WORK REQUIRED: Copy the section of the wetlands and development goals passage from "Wetlands conservation, management" up to and including "products & services.", without changing a word.

** Start of DOCUMENT PASSAGE **

SDG 5 Achieve Gender Equality & Empower All Women & Girls
Internationally we are aware of how women are predominantly responsible for food collection & agriculture, & for water collection & management. Women’s role & their instinctive knowledge resource has been predominantly unrecognized & unnoticed, & social & economic norms often impose discriminatory & unequal approach towards bringing women’s participation in decision making.
Wetlands conservation, management & restoration projects need to be gender sensitive recognizing the differentiated knowledge, roles, needs & vulnerabilities of men & women & continuing to empower women in governance & decision making. COP 13 considers a draft resolution which confers a process to increase awareness among contracting parties on the linkages between gender equality & wetlands management. Women have different access to & control over natural resources & information about how conservation & wise use shapes the way in which wetlands are managed, affecting their rights & customary uses wetlands products & services.
SDG 6 Ensure Availability & Sustainable Management of Water & Sanitation for All
Wetlands are critical to ensure water availability. Almost all of the freshwater is drawn directly or indirectly from wetlands. Wetlands provide a fundamental natural infrastructure for freshwater making wetlands a ground base to ensure water security for all. Wetlands are natural water filter. Wetlands vegetation capture nutrients, pollutants & sediments & thus, maintaining the quality of ground & surface water. Though mismanaged wetlands are heavily polluted & if used for irrigation or drinking water may prove lethal for human health. So restoring the functional quality of wetlands is critical for providing some life supporting intangible ecosystem services. Wetlands around Kampala act as a natural filter & prevent contamination to reach at Lake Victoria which is a critical drinking water source for 1.3 million inhabitants of the capital city.
Basin-level approach provides a framework for Payment for Ecosystem Services/PES. Large scale deforestation in the Atlantic Forest deteriorated the quality of water of River Parana which provides drinking water solely to Sao Paolo’s inhabitants. The Nature Conservancy started this PES Project led to major water users such water supply companies & industries to pay a fee to support farmers & ranchers to plant trees among riparian zones in the river’s headwaters. Target 6.6 seeks to protect and restore ecosystems. The Ramsar Convention is a co-custodian of Indicator 6.6.1 that monitors change in the extent of water-related ecosystems over time. The Convention provides data submitted by Contracting Parties on wetlands critical to monitoring the status & taking decisions on managing water ecosystems.
SDG 8 Promote Sustained, Inclusive & Sustainable Economic Growth, Full & Productive Employment & Decent Work for All
Economic growth models have so far been based on deteriorating, depleting & exploiting natural resources & we have created massive disaster risks over a period of time. Currently we have successfully designed concepts of ‘Green economy”, “Green Growth” & “Natural Capital” recognizing the significance of securing economic growth models that conserve & use sustainably our natural resources. Decoupling economic growth from ecological degradation is one of important targets & wetlands contribute to this target by providing water to agriculture & industrial production such as nutrient recycling, protection against flooding & water filtration naturally otherwise it would have needed a massive cost of engineering to install such technologies. One of the targets of creating employment in tourism sector & wetlands prove 266 million jobs in tourism & travel services alone.

** End of DOCUMENT PASSAGE **
** Start of ENTRIES PROVIDED **

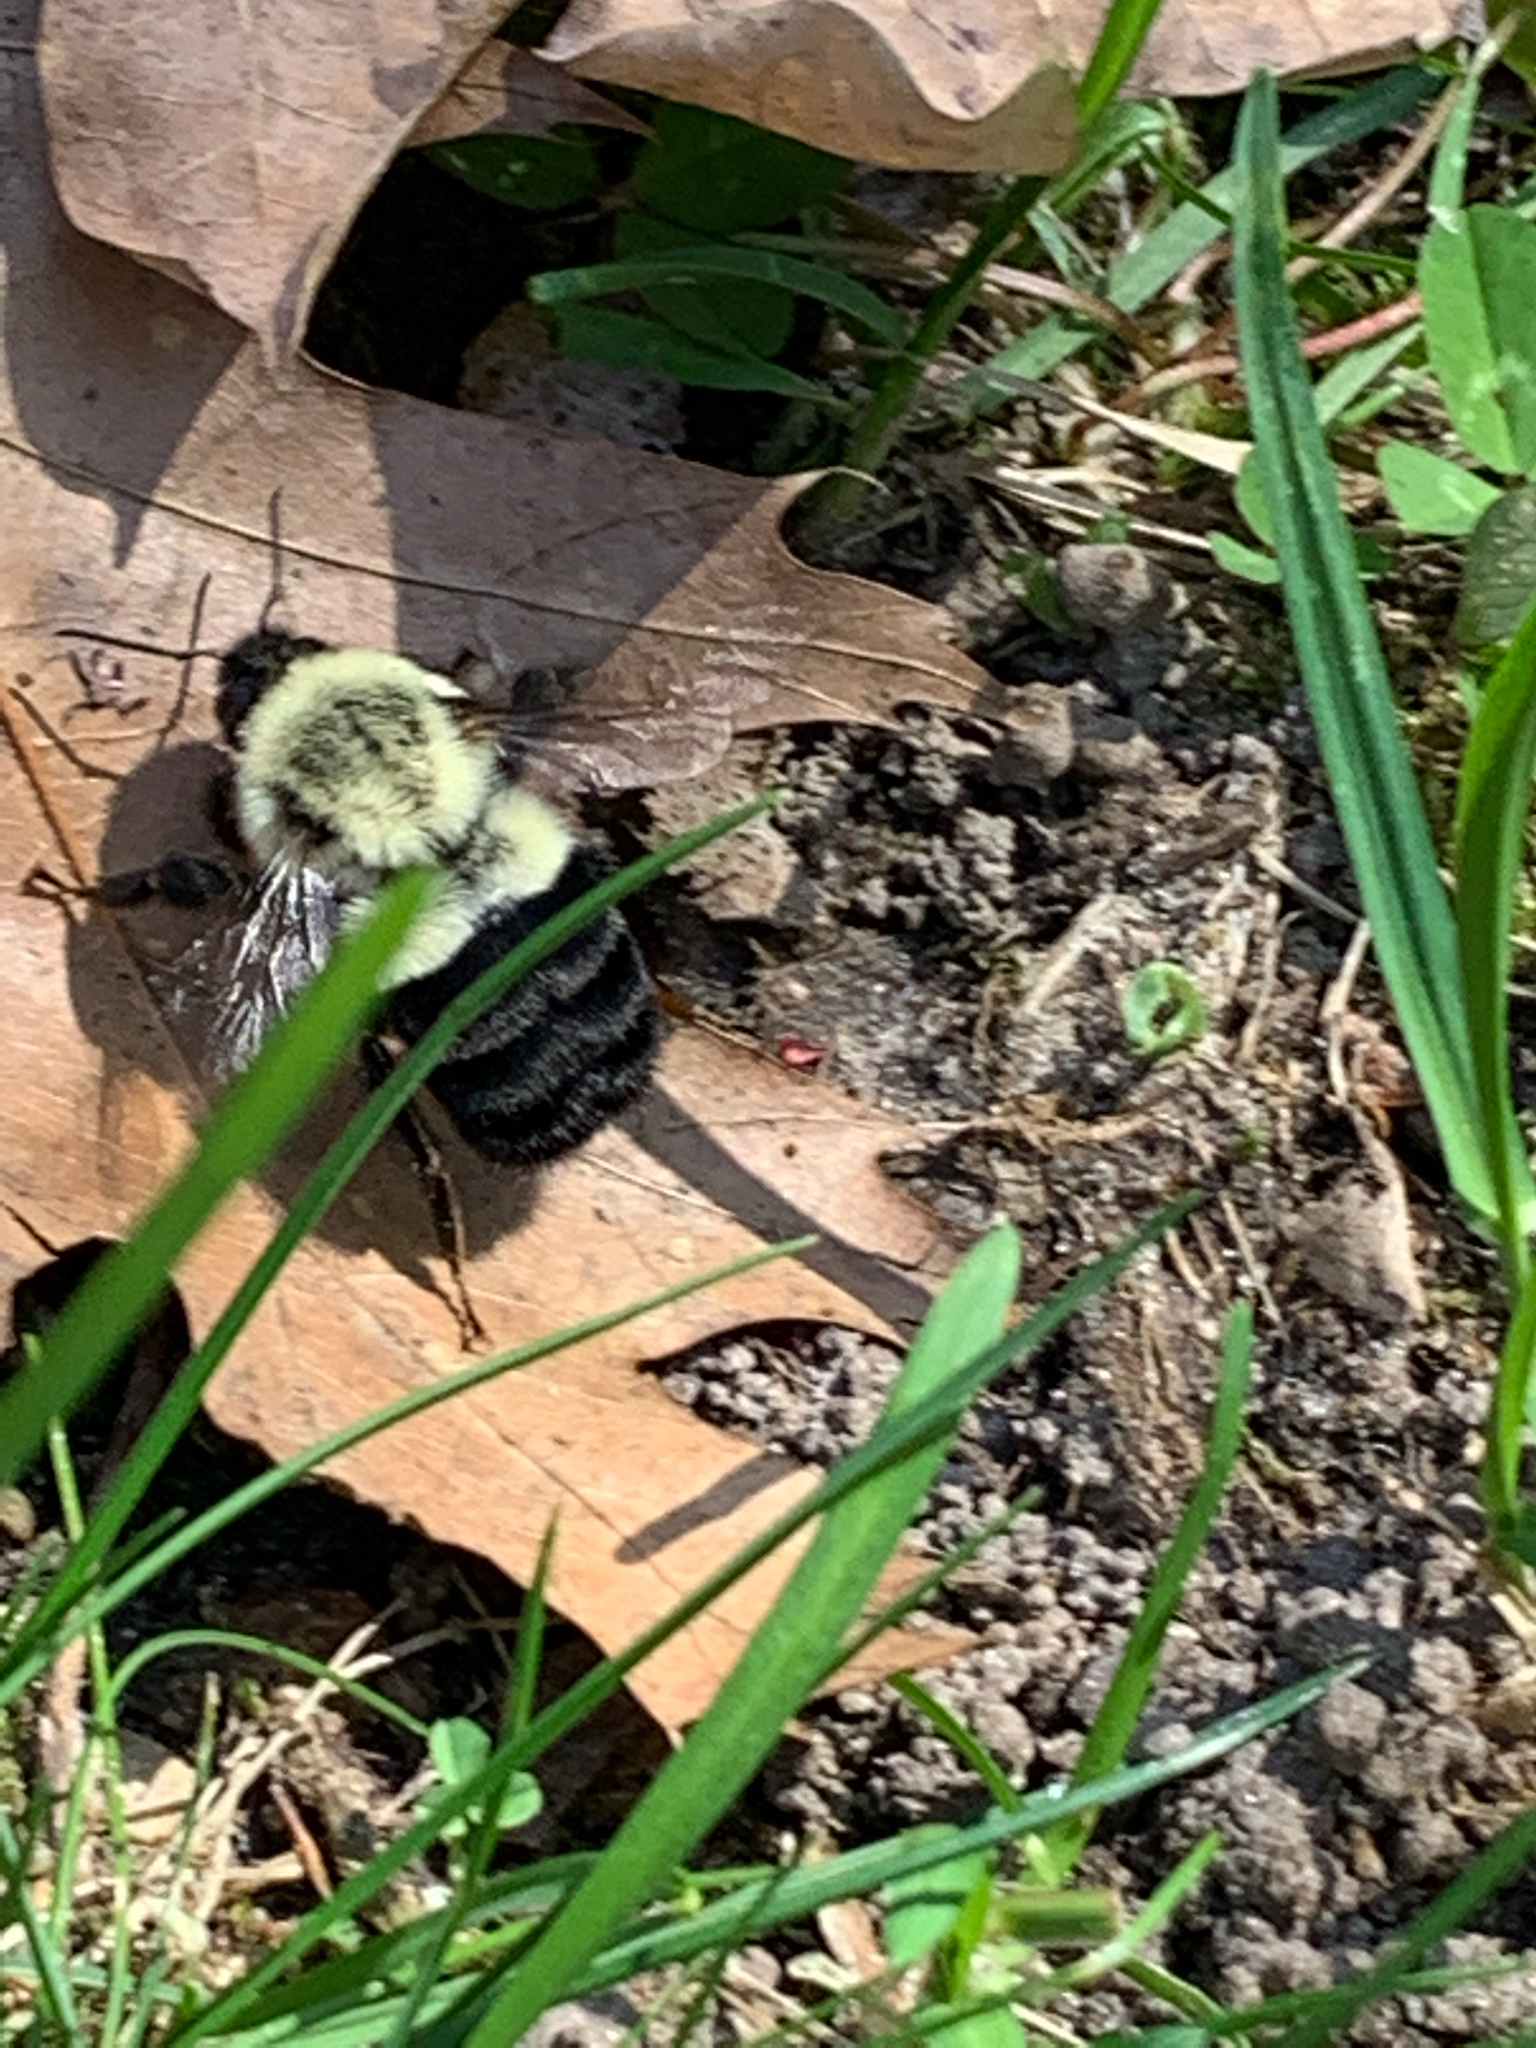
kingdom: Animalia
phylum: Arthropoda
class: Insecta
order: Hymenoptera
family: Apidae
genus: Bombus
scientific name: Bombus impatiens
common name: Common eastern bumble bee
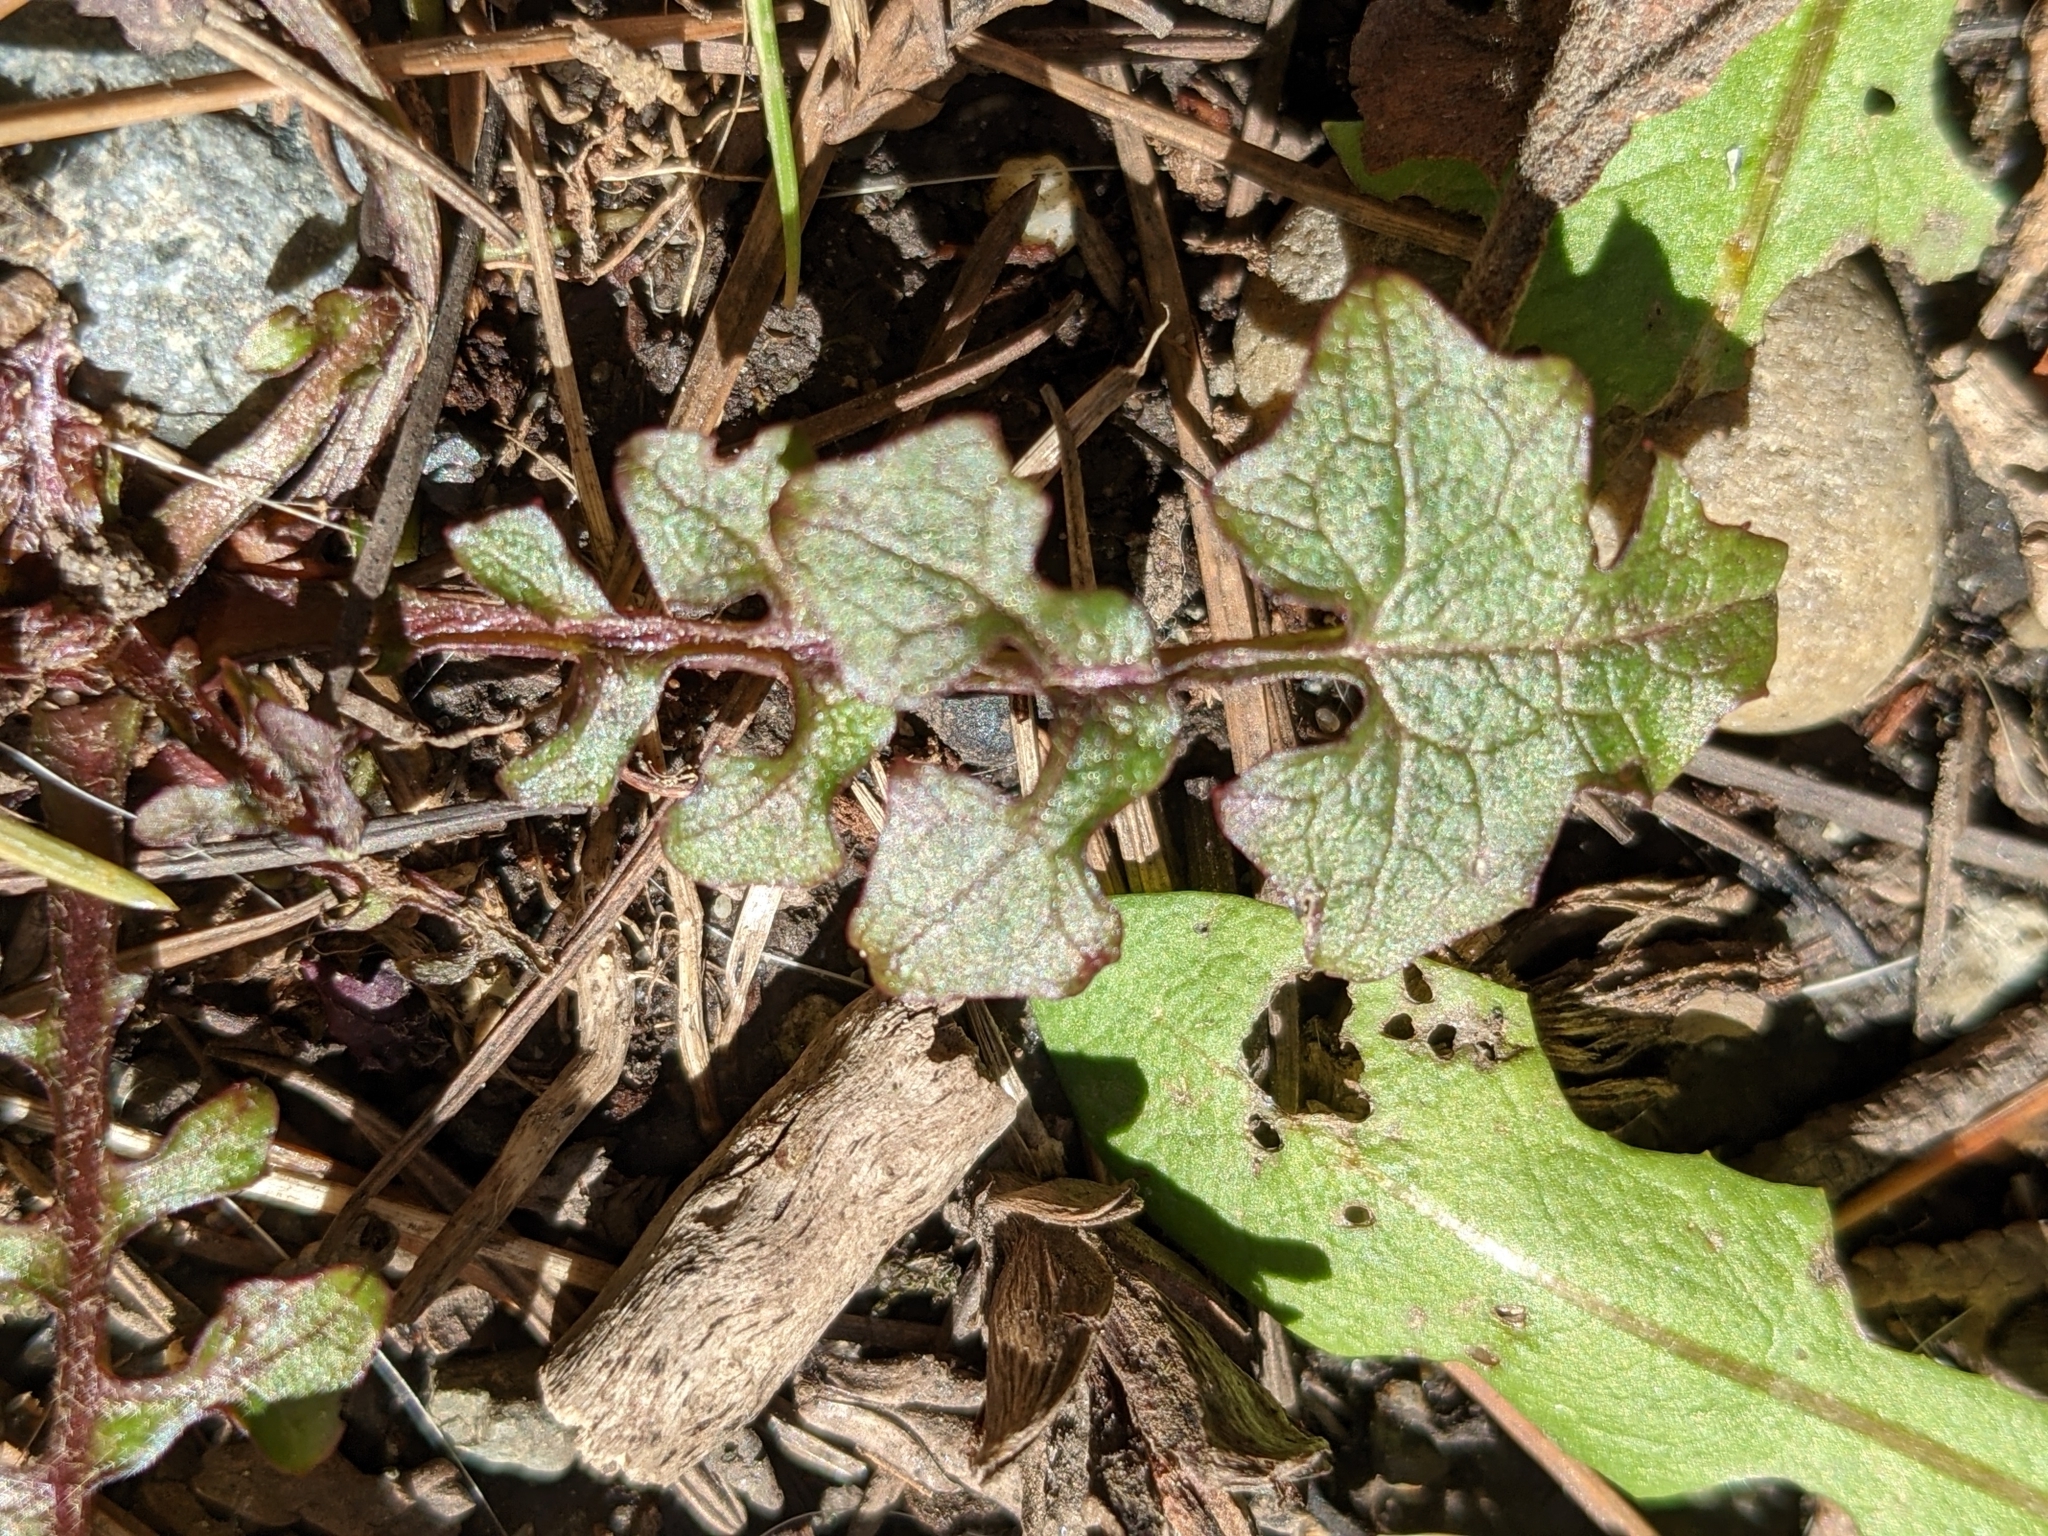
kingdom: Plantae
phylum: Tracheophyta
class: Magnoliopsida
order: Asterales
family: Asteraceae
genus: Mycelis
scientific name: Mycelis muralis
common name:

** End of ENTRIES PROVIDED **

EXERCISE OUTPUT:
Wetlands conservation, management & restoration projects need to be gender sensitive recognizing the differentiated knowledge, roles, needs & vulnerabilities of men & women & continuing to empower women in governance & decision making. COP 13 considers a draft resolution which confers a process to increase awareness among contracting parties on the linkages between gender equality & wetlands management. Women have different access to & control over natural resources & information about how conservation & wise use shapes the way in which wetlands are managed, affecting their rights & customary uses wetlands products & services.